# PROVIDED PASSAGE:
This and other papers seem to show rather clearly that no one should go to AA.  While it may not be directly detrimental, it entails a great deal of effort for no apparent benefit.

http://www.orange-papers.org/orange-effectiveness.html

 

Wayne

They continually imply/state at the close of every single NA meeting that people who do not follow their particular religious abstinence program will end up in "jails, institutions, or death."

It is not the "take what you like, leave the rest!" program it pretends to be. It is a giant deceptive bait-and-switch with ridiculously high rates of rape (frequently aka "13th stepping" but that can also just mean in group dating, which says a lot about the group right there.)

As a former addict my opinion is that addiction is not an illness, it's a compulsion based on fear of being without a crutch. Remove the fear and you remove the desire for the drug. It needs a subtle psychological shift from 'How will I survive without it?' to 'Life is going to improve beyond recognition without it and I can't wait to get free". To do this you need to examine all the reasons/myths you imbibe and explode them one by one. The panic addicts feel is akin to hunger. To get a clearer understanding I suggest you take a look at Allen Carr's "The Easy Way To Stop Smoking" and substitute "smoking" for "alcohol". It's how I freed myself and in my opinion it's the way forward in treatment of all addictions. Hope this helps! 

There is a secular offshoot of AA that includes the 12 steps.  They just reword then in a way that is consistent with atheism.

 

There are also groups like Rational Recovery that have totally different programs, but actually better rates of success. 

 

Groups help, but it has a lot more to do with the person's commitment and involvement than it does the exact method they use

 

http://godlessconservative.com

There is an organisation called AdAction who do not specialise in one area of addiction treatment and are purportedly atheist friendly.  There are treatment centres in most large cities.

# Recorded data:
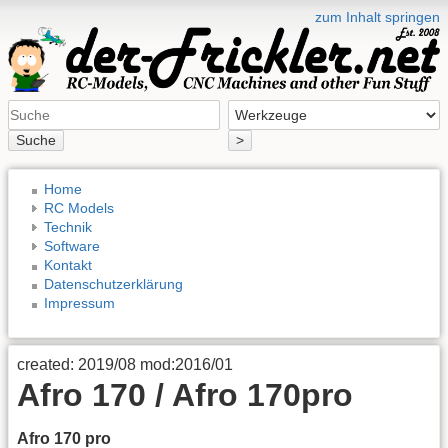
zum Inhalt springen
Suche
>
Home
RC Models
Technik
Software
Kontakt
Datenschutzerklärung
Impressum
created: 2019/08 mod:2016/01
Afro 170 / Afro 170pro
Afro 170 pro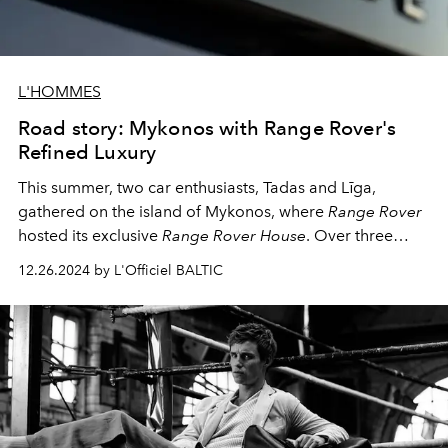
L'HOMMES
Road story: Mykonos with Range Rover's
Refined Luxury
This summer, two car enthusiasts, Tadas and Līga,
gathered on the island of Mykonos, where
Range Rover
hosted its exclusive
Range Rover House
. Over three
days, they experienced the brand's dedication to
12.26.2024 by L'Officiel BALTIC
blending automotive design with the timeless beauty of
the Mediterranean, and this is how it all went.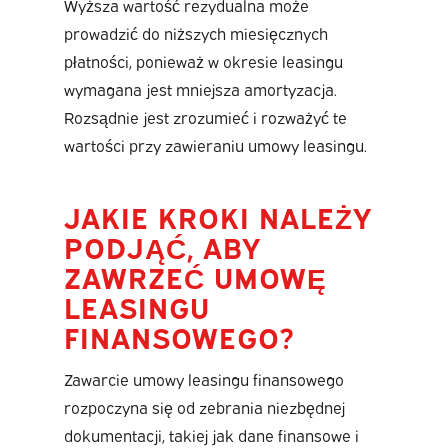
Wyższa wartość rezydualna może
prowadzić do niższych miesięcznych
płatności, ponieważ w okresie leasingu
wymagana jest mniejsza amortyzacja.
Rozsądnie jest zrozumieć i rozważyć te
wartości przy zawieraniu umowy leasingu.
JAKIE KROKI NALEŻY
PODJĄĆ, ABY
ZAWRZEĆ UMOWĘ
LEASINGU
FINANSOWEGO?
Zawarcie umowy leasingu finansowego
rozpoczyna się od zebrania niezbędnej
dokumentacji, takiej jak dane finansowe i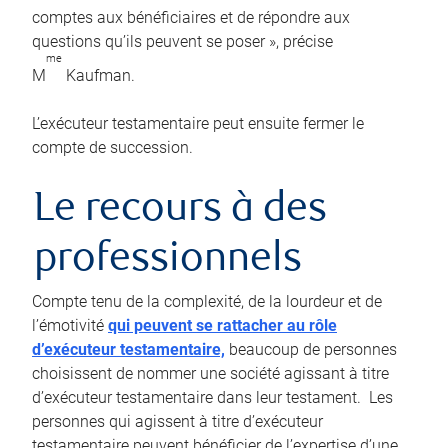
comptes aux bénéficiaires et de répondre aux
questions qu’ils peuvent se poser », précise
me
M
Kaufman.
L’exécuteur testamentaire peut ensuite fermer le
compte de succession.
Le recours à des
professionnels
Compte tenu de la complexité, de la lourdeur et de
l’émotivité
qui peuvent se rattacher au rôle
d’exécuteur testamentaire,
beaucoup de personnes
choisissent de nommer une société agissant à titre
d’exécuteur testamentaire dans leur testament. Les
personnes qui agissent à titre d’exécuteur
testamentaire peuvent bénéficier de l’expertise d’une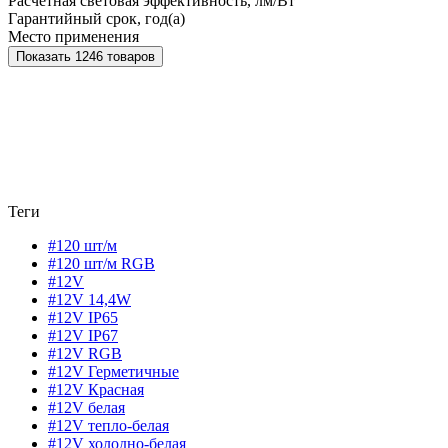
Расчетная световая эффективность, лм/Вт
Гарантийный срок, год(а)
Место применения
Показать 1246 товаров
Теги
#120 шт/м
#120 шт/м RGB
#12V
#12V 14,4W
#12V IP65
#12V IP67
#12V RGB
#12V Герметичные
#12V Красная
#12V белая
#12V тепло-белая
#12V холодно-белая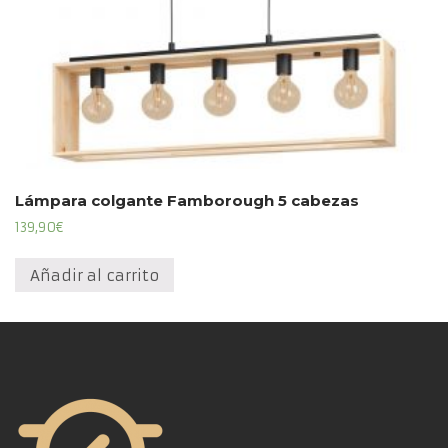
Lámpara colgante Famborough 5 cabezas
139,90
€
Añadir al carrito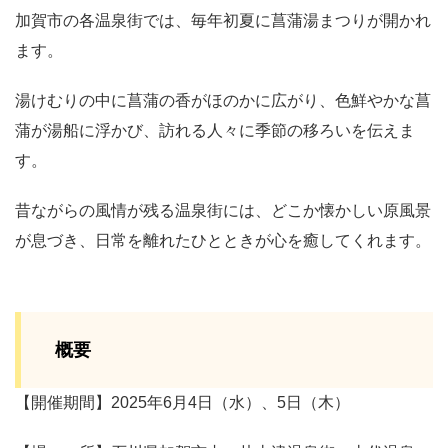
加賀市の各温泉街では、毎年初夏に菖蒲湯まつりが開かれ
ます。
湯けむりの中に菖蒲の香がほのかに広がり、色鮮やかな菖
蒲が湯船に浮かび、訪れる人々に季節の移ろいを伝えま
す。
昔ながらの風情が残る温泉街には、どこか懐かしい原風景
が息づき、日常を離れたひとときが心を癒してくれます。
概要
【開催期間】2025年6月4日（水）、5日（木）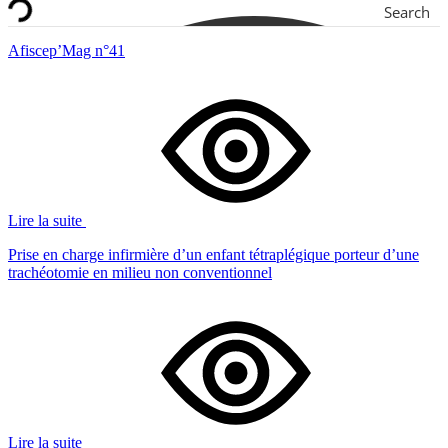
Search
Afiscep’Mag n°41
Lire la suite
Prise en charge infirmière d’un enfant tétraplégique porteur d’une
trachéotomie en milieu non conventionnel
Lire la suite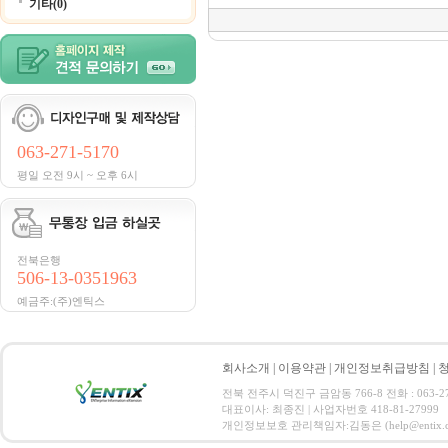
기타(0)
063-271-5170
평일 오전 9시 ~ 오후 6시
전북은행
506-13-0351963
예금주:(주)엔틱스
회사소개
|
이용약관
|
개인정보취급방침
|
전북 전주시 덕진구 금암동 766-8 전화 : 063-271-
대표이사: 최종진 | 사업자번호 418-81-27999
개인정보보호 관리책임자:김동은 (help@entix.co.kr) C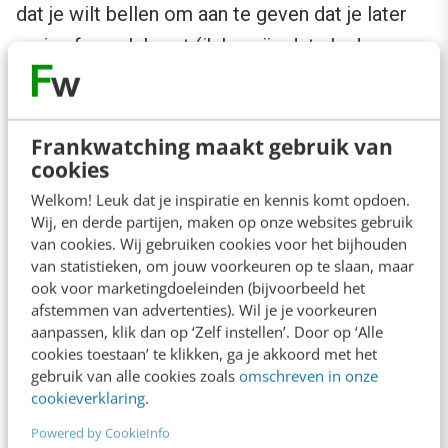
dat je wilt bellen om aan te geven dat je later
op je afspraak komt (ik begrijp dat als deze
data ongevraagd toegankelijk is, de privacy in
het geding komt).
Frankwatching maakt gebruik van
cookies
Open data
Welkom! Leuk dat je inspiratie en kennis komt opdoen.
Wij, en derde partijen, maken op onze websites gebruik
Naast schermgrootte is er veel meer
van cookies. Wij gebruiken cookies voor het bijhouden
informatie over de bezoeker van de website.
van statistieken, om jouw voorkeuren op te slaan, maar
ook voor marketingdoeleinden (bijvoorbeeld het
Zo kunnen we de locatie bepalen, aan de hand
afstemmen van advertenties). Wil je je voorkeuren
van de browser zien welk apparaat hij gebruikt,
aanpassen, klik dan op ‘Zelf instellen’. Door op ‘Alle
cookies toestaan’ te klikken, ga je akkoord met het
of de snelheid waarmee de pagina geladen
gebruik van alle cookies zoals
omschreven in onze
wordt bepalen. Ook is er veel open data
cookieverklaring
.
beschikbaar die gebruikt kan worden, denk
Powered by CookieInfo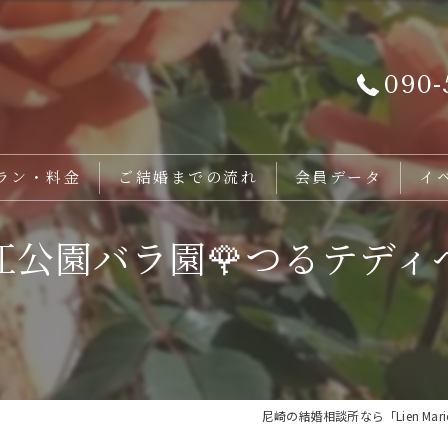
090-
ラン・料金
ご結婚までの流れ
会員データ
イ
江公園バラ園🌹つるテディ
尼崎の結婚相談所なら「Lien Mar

# EXERCISE GOAL:
Return the part of the passage on AA that starts at "They continually imply/state" and ends at "group right there.)", copied word for word. The listing is separate material that stands apart from the passage on AA.

# RESPONSE AREA:
They continually imply/state at the close of every single NA meeting that people who do not follow their particular religious abstinence program will end up in "jails, institutions, or death."

It is not the "take what you like, leave the rest!" program it pretends to be. It is a giant deceptive bait-and-switch with ridiculously high rates of rape (frequently aka "13th stepping" but that can also just mean in group dating, which says a lot about the group right there.)